# Orchestrate BigQuery and AutoML tables with Kubeflow pipelines

In [1]:
import kfp
import kfp.dsl as dsl
import kfp.gcp as gcp
import kfp.notebook

from typing import NamedTuple

## Create a base image to be used by lightweight components
The image is created by Kaniko Kubernetes service. The image contains the libraries required to interface with BigQuery, Storage and AutoML tables services.

In [2]:
# Configure a staging directory for Kaniko
STAGING_DIR = 'gs://jksandbox/staging'
PROJECT_NAME = 'sandbox-235500'
# Set the base image name
BASE_IMAGE='gcr.io/%s/automltablesbase:dev' % PROJECT_NAME
TARGET_IMAGE='gcr.io/%s/automltablescreate:dev' % PROJECT_NAME

Jupyter docker magic is used to start a Kaniko job. The magic uses a default Kubernetes config.

In [None]:
%%docker {BASE_IMAGE} {STAGING_DIR}
FROM tensorflow/tensorflow:latest-py3
RUN pip3 install --upgrade pandas
RUN pip3 install --upgrade google-cloud-storage
RUN pip3 install --upgrade google-cloud-automl
RUN pip3 install --upgrade google-cloud-bigquery

In [3]:
project_id = 'sandbox-235500'
dataset_id = 'CLVDataset'
transactions_table_id = 'transactions'
threshold_date = '2011-08-08'
predict_end = '2011-12-12'
max_monetary = '15000'
model_name = 'CLVModel'
order_summaries_table_id = "order_summaries"

• **Collected material**
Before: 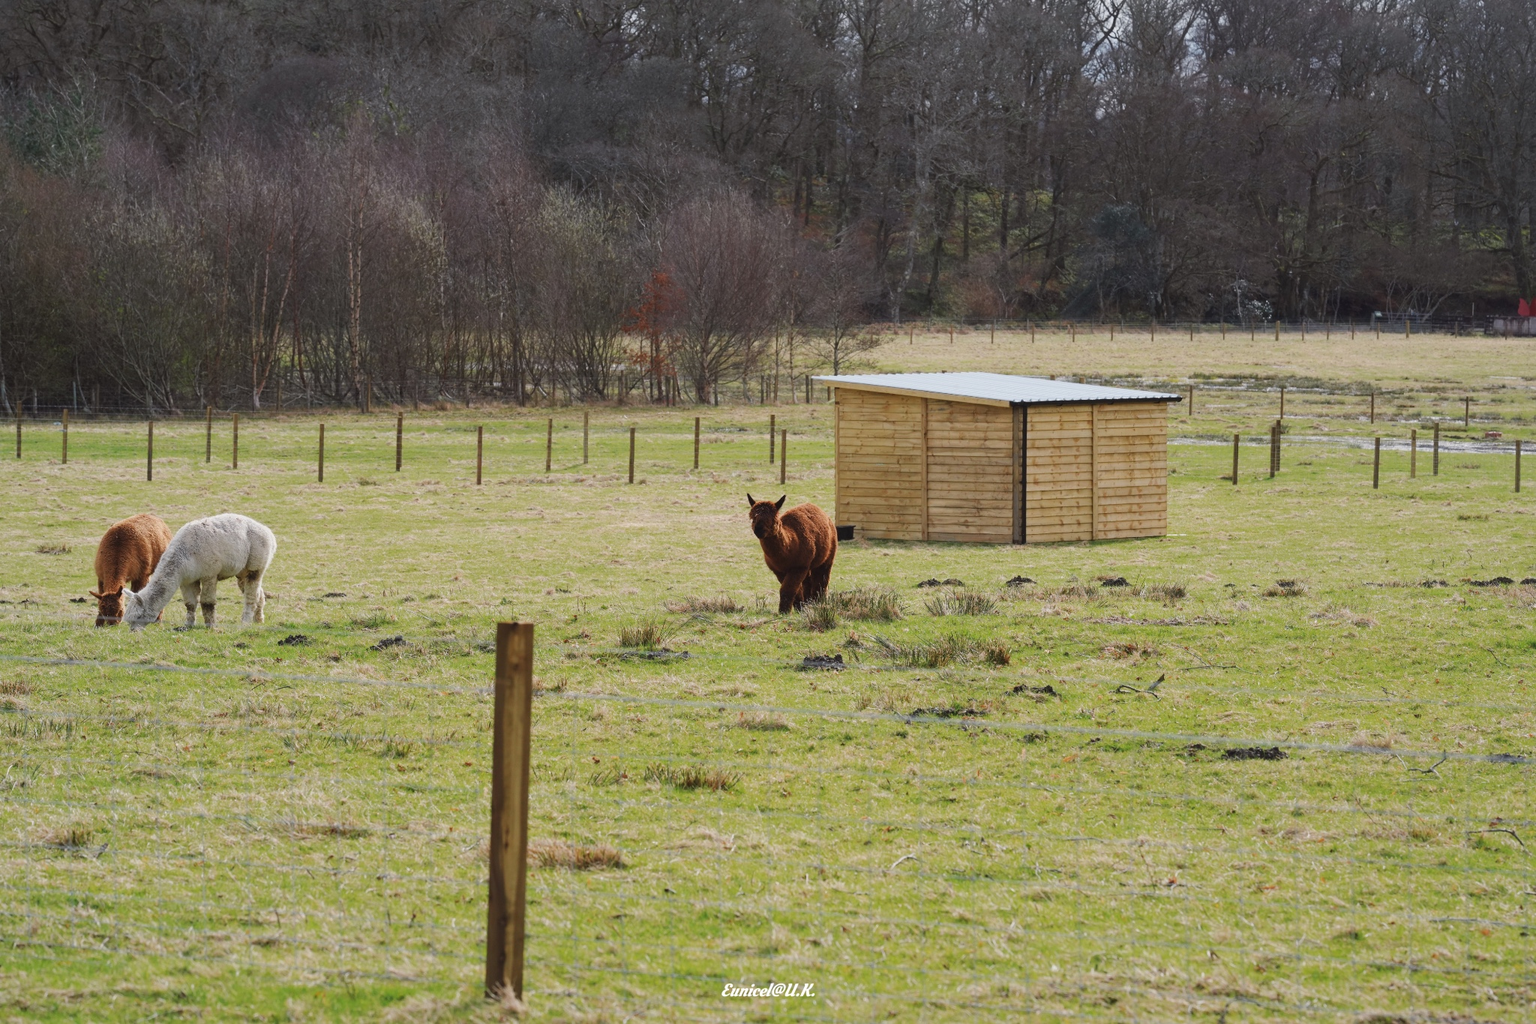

• **Stated task A**
Shorten the paragraph in the Kubeflow pipelines page that begins "The image is created by Kaniko" while keeping its main facts.
• **Stated task B**
From the Kubeflow pipelines page, transcribe the stretch from "## Create a" through "default Kubernetes config.".

• **Correct output A**
The Kaniko Kubernetes service builds the image, which holds the libraries needed to work with the BigQuery, Storage, and AutoML tables services.

• **Correct output B**
## Create a base image to be used by lightweight components
The image is created by Kaniko Kubernetes service. The image contains the libraries required to interface with BigQuery, Storage and AutoML tables services.

In [2]:
# Configure a staging directory for Kaniko
STAGING_DIR = 'gs://jksandbox/staging'
PROJECT_NAME = 'sandbox-235500'
# Set the base image name
BASE_IMAGE='gcr.io/%s/automltablesbase:dev' % PROJECT_NAME
TARGET_IMAGE='gcr.io/%s/automltablescreate:dev' % PROJECT_NAME

Jupyter docker magic is used to start a Kaniko job. The magic uses a default Kubernetes config.